Cristina regresó a la agenda política con un documento de 33 páginas donde critica política y técnicamente el plan Milei-Caputo. Su retorno a la discusión pública demuestra, tras la estrepitosa derrota de Sergio Massa, que Ella vuelve a ocupar espacios ante la falta de iniciativa de cuadros alternativos.

La pregunta que se hace el peronismo es la de siempre: ¿Hay liderazgo posible mientras nadie se le anime?

Tras trascender un supuesto off donde la ex presidenta estaría preocupada por el “éxito” del nuevo mandatario, su reaparición intentó poner la marca opositora al neoliberalismo -libertario, sin la misma suerte de la repercusión que tuvo la cantante Pop, Lali Esposito.

Tímidamente, hay dirigentes que empiezan a charlar la posibilidad de convocar a mesas de dirigentes con poder territorial para discutir la renovación de autoridades partidarias.

El actual cuadro de situación es de aturdimiento dentro del PJ. Siguen siendo jefes formales partidarios: Alberto (el auto exiliado en España) en la chapa nacional y Máximo Kirchner en el fuero provincial, como un heredero sin legitimidad entre sus pares.

Alberto está callado por obvias razones tras su calamitoso gobierno,  mientras que el hijo de Cristina no habla, salvo en sus círculos cerrados y cuidados por aspectos de personalidad que le marcan un límite a sus aspiraciones en un partido que siempre busca lideres carismáticos.

Alberto está callado por obvias razones tras su calamitoso gobierno, mientras que el hijo de Cristina no habla

En ese contexto, Kicillof parecer ser una de las alternativa para tomar posesión del principal cargo partidario, según especulan los dirigentes inquietos.
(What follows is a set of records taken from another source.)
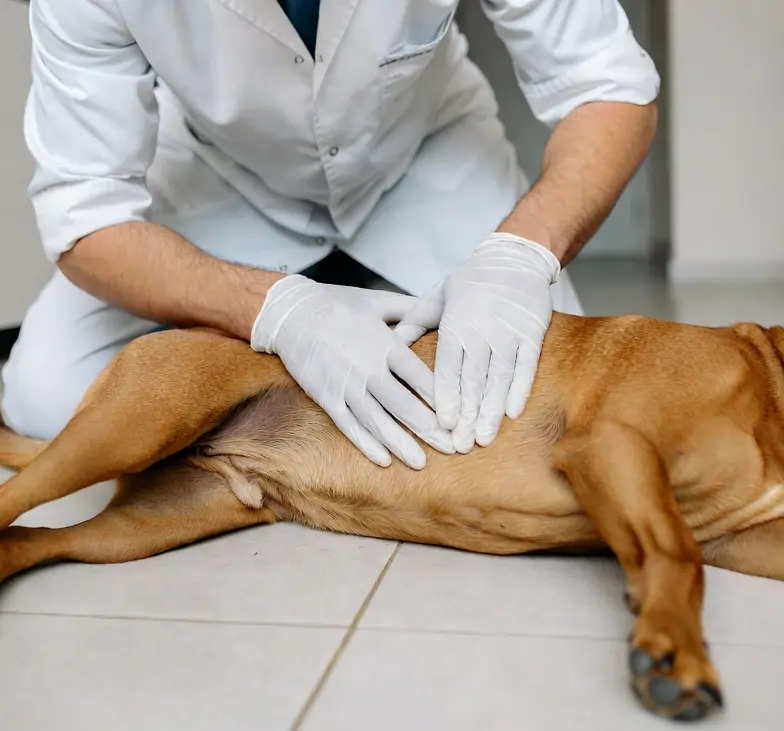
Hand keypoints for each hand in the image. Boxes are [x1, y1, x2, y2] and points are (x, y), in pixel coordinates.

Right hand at [251, 275, 453, 468]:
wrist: (291, 312)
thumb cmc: (336, 302)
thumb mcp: (378, 300)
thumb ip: (410, 308)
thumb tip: (441, 306)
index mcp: (385, 344)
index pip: (421, 378)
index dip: (442, 399)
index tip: (460, 416)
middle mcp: (368, 369)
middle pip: (405, 405)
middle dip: (430, 429)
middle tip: (452, 448)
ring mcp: (346, 386)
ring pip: (378, 421)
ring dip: (400, 444)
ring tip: (421, 463)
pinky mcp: (326, 397)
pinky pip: (349, 425)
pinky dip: (365, 443)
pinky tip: (383, 459)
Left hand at [394, 233, 559, 452]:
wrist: (514, 258)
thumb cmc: (471, 279)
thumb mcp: (436, 295)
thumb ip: (414, 321)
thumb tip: (389, 344)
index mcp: (455, 324)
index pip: (449, 368)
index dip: (447, 397)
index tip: (443, 424)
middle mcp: (482, 331)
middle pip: (473, 381)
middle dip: (467, 415)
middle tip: (460, 444)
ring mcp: (509, 334)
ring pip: (499, 379)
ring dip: (491, 411)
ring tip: (483, 438)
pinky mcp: (532, 335)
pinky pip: (526, 367)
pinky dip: (520, 391)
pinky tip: (512, 413)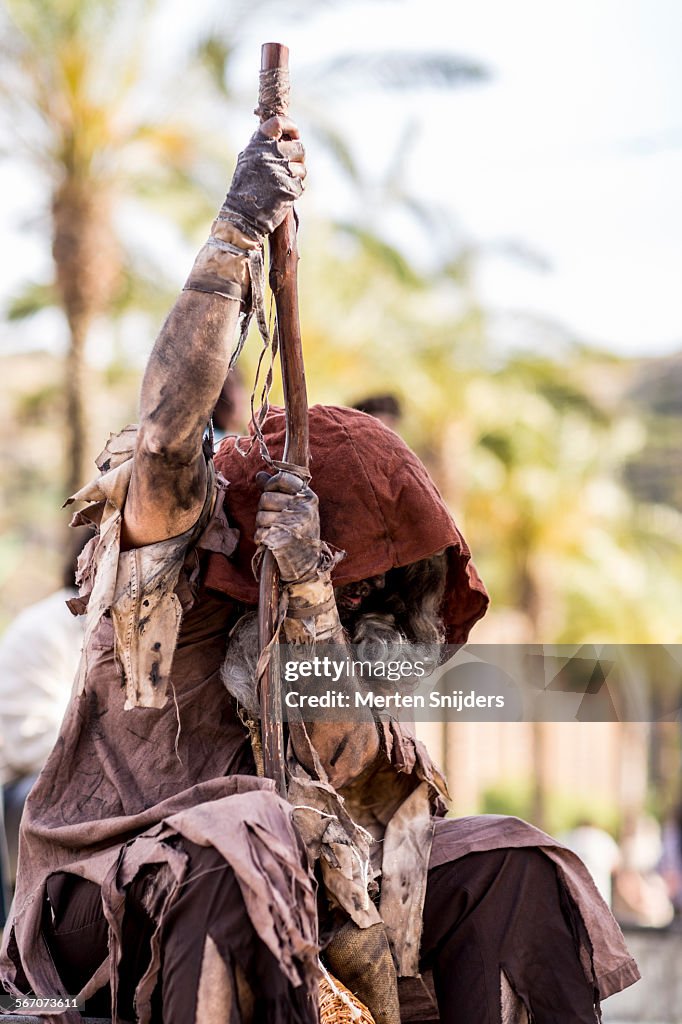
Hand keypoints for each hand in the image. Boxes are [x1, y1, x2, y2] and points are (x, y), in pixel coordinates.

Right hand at [220, 116, 305, 240]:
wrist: (242, 216)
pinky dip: (295, 189)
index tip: (294, 134)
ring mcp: (282, 172)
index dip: (291, 126)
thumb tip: (282, 135)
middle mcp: (271, 155)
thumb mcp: (247, 160)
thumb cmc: (244, 188)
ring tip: (284, 182)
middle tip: (291, 165)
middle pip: (299, 147)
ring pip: (302, 167)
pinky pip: (301, 183)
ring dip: (297, 174)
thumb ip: (262, 146)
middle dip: (298, 157)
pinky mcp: (290, 189)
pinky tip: (283, 193)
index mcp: (258, 144)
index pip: (279, 123)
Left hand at [254, 471, 320, 581]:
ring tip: (273, 531)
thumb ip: (278, 490)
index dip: (270, 485)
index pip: (282, 478)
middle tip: (274, 519)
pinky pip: (260, 532)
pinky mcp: (285, 540)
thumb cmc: (300, 532)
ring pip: (260, 515)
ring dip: (261, 525)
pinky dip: (260, 538)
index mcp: (309, 497)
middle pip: (266, 498)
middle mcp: (304, 508)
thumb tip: (259, 475)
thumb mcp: (297, 508)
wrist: (309, 564)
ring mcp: (295, 524)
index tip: (272, 494)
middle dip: (263, 509)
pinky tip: (270, 541)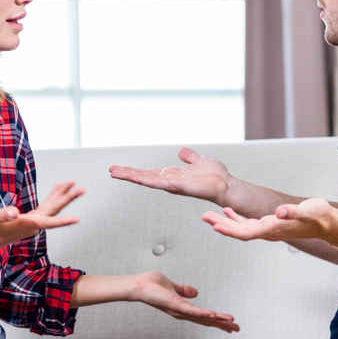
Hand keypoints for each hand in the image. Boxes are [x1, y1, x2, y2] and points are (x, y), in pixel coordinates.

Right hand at [0, 181, 83, 250]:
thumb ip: (3, 214)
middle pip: (54, 210)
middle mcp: (33, 224)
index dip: (62, 221)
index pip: (48, 222)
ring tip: (72, 183)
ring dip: (61, 195)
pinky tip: (56, 189)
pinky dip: (52, 196)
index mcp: (26, 224)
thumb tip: (14, 212)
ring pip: (51, 207)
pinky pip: (45, 206)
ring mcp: (32, 221)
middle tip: (82, 189)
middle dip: (68, 198)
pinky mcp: (29, 218)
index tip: (76, 220)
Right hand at [109, 147, 232, 203]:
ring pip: (148, 180)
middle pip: (145, 177)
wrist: (226, 186)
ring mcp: (173, 185)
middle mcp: (170, 181)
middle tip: (111, 170)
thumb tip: (182, 152)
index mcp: (172, 176)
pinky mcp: (180, 186)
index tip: (120, 169)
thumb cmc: (215, 177)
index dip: (135, 171)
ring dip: (132, 176)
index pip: (149, 173)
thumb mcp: (199, 162)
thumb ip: (190, 158)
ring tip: (116, 172)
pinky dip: (149, 180)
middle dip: (128, 174)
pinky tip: (138, 177)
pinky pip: (161, 183)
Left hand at [131, 271, 239, 332]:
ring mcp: (179, 310)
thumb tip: (195, 292)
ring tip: (231, 322)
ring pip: (202, 317)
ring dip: (217, 320)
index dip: (218, 320)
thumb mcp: (172, 286)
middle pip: (206, 320)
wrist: (138, 285)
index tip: (231, 324)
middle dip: (222, 325)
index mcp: (183, 308)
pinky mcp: (174, 305)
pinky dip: (202, 313)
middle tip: (237, 329)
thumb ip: (183, 290)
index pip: (205, 316)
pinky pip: (191, 310)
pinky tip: (213, 315)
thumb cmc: (151, 286)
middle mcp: (182, 312)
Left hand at [201, 198, 333, 241]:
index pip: (247, 233)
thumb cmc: (320, 217)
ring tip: (208, 216)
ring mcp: (268, 229)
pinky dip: (236, 217)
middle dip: (221, 225)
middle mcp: (268, 231)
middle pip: (239, 232)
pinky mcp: (270, 224)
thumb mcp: (308, 211)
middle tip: (204, 217)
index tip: (215, 226)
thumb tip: (280, 211)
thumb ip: (294, 212)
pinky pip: (249, 223)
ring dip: (225, 222)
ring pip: (241, 228)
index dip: (230, 230)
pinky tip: (227, 211)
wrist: (328, 224)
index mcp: (274, 229)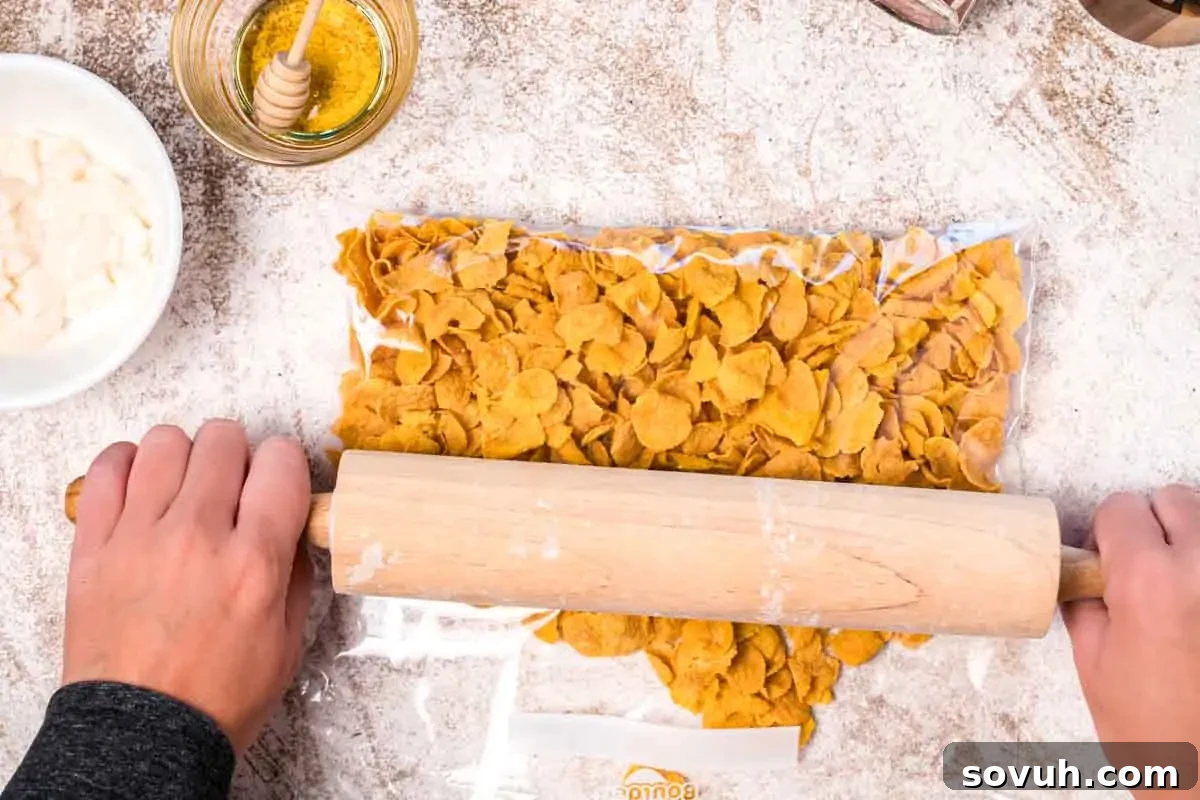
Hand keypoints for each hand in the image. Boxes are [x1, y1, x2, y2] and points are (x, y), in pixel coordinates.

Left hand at [63, 419, 313, 753]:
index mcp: (255, 561)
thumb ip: (296, 574)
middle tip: (233, 490)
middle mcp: (198, 535)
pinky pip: (107, 467)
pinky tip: (142, 490)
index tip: (278, 485)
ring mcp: (139, 535)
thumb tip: (293, 527)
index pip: (281, 460)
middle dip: (238, 457)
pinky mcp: (94, 544)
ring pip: (166, 440)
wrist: (143, 736)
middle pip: (224, 438)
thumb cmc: (218, 697)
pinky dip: (128, 465)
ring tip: (184, 490)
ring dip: (185, 458)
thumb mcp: (287, 642)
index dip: (286, 466)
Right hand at [1063, 486, 1199, 794]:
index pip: (1121, 508)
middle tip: (1139, 568)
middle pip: (1174, 499)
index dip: (1104, 532)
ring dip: (1189, 542)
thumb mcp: (1094, 662)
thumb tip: (1083, 573)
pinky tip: (1195, 608)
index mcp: (1150, 581)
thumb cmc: (1154, 732)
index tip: (1102, 558)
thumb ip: (1086, 602)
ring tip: (1177, 589)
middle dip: (1151, 525)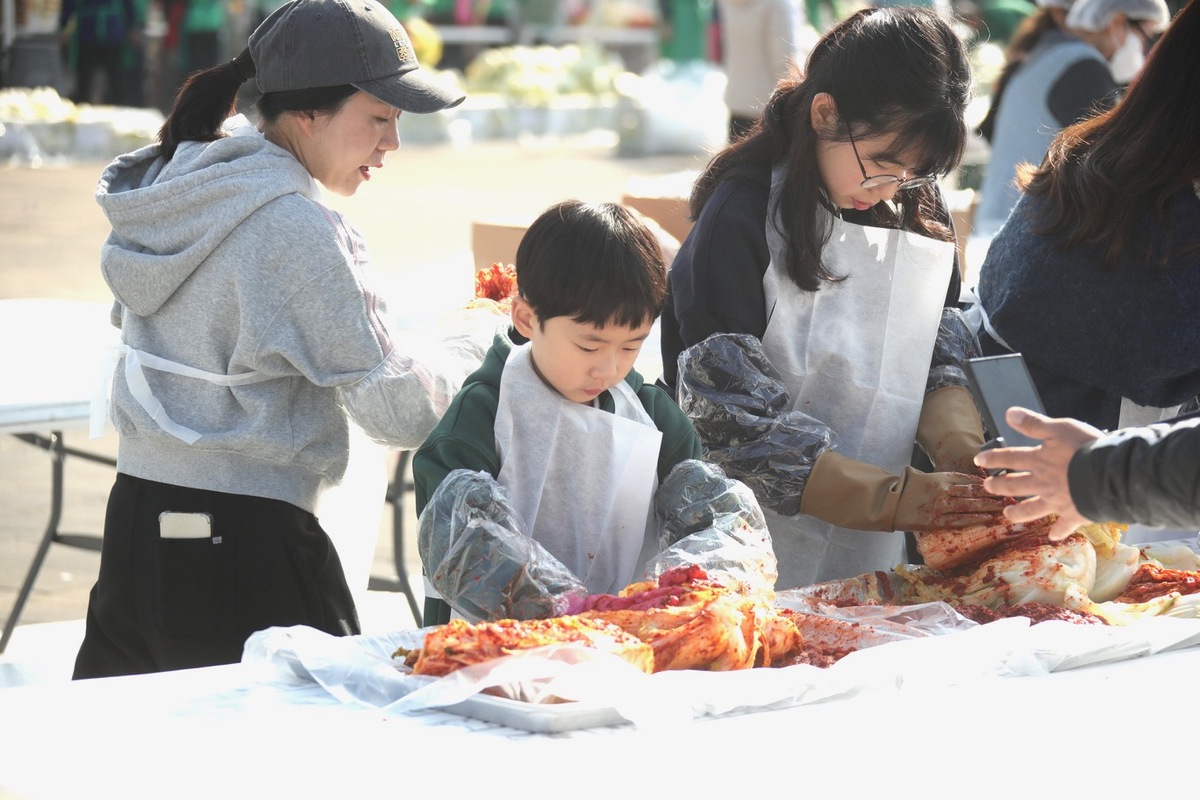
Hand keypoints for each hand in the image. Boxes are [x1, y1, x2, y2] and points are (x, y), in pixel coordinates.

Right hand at [894, 469, 1006, 531]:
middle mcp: (943, 491)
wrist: (889, 502)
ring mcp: (941, 506)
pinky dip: (975, 519)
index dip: (985, 483)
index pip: (968, 479)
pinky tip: (987, 518)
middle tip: (1009, 496)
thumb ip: (944, 478)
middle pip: (974, 492)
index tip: (998, 485)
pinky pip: (960, 520)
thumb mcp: (925, 475)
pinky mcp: (937, 521)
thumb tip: (965, 482)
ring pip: (971, 506)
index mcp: (941, 477)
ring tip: (1003, 508)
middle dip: (992, 495)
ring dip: (989, 507)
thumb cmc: (906, 488)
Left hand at [974, 407, 1101, 539]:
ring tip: (1008, 515)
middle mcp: (1043, 482)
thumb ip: (1034, 424)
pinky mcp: (1074, 513)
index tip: (979, 460)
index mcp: (1039, 460)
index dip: (993, 458)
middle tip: (988, 486)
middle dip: (999, 486)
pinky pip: (1063, 525)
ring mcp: (1057, 500)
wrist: (1108, 475)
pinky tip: (1053, 537)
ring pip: (1032, 509)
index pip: (1010, 458)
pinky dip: (1058, 531)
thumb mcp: (1059, 428)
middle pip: (1015, 485)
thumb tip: (1009, 415)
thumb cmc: (1086, 449)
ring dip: (1019, 513)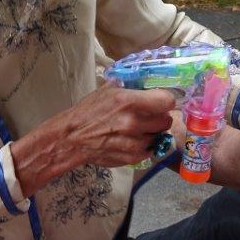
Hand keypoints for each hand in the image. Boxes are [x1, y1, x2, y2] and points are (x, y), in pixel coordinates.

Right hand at [13, 84, 175, 196]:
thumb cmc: (89, 111)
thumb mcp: (108, 90)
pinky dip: (144, 145)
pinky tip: (131, 140)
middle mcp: (134, 122)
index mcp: (129, 101)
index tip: (161, 101)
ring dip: (152, 132)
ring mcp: (134, 142)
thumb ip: (131, 86)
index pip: (167, 101)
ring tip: (137, 128)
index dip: (166, 100)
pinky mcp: (132, 157)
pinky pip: (150, 149)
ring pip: (159, 136)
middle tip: (149, 116)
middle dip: (159, 117)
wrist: (72, 138)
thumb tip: (151, 82)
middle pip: (166, 120)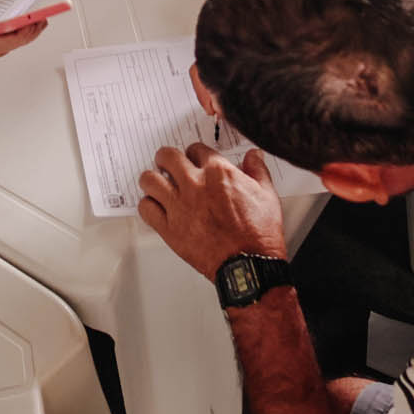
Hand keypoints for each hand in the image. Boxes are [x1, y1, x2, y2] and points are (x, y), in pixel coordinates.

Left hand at [137, 143, 288, 279]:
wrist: (249, 264)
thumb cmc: (258, 233)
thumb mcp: (266, 194)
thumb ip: (257, 170)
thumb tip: (254, 156)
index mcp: (218, 172)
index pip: (196, 149)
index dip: (194, 154)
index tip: (194, 160)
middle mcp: (194, 185)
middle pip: (167, 157)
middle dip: (166, 158)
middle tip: (168, 164)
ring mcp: (179, 206)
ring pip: (149, 180)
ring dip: (152, 179)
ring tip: (156, 183)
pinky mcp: (169, 228)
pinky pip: (146, 209)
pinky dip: (147, 205)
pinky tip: (154, 207)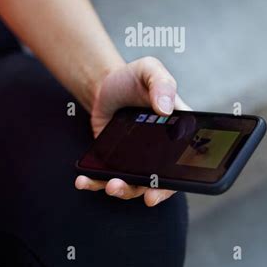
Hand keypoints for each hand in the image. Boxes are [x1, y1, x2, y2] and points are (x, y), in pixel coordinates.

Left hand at [75, 56, 190, 205]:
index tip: (161, 190)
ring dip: (122, 190)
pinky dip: (94, 182)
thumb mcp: (150, 70)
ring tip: (110, 185)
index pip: (183, 164)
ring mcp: (135, 160)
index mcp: (176, 132)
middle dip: (149, 192)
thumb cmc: (133, 77)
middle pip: (157, 182)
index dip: (175, 182)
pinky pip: (106, 177)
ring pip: (132, 185)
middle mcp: (158, 152)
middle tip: (144, 196)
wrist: (104, 84)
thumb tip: (165, 108)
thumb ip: (162, 84)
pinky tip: (83, 180)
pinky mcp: (114, 161)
Genera, en este caso,  también mucha incertidumbre interna sus reales posibilidades de liderar al peronismo, en tan difícil coyuntura, con un marco de escasez en plena gestión como gobernador de la provincia de Buenos Aires. A Katopodis lo mandaron a la pílela mediática contra las medidas del gobierno nacional.

La otra voz que asoma para la renovación es la del mandatario cordobés Martín Llaryora. Milei también lo eligió de adversario, cuando en en realidad, en el parlamento, sus legisladores fueron proclives a ayudar a las reformas. La salida de la Anses de Osvaldo Giordano generó dudas sobre la sustentabilidad de lineas dialoguistas en la huestes del peronismo cordobés. O en definitiva Llaryora va armando su camino propio al del viejo caudillo, Juan Schiaretti.

Hay agua estancada en las trincheras peronistas. Están los que dicen “hay que esperar qué choquen solos” y otros que anticipan que esa especulación es más de creencias que de acción política. Mientras, con todas sus contradicciones estrafalarias, el nuevo poder avanza con el ajuste.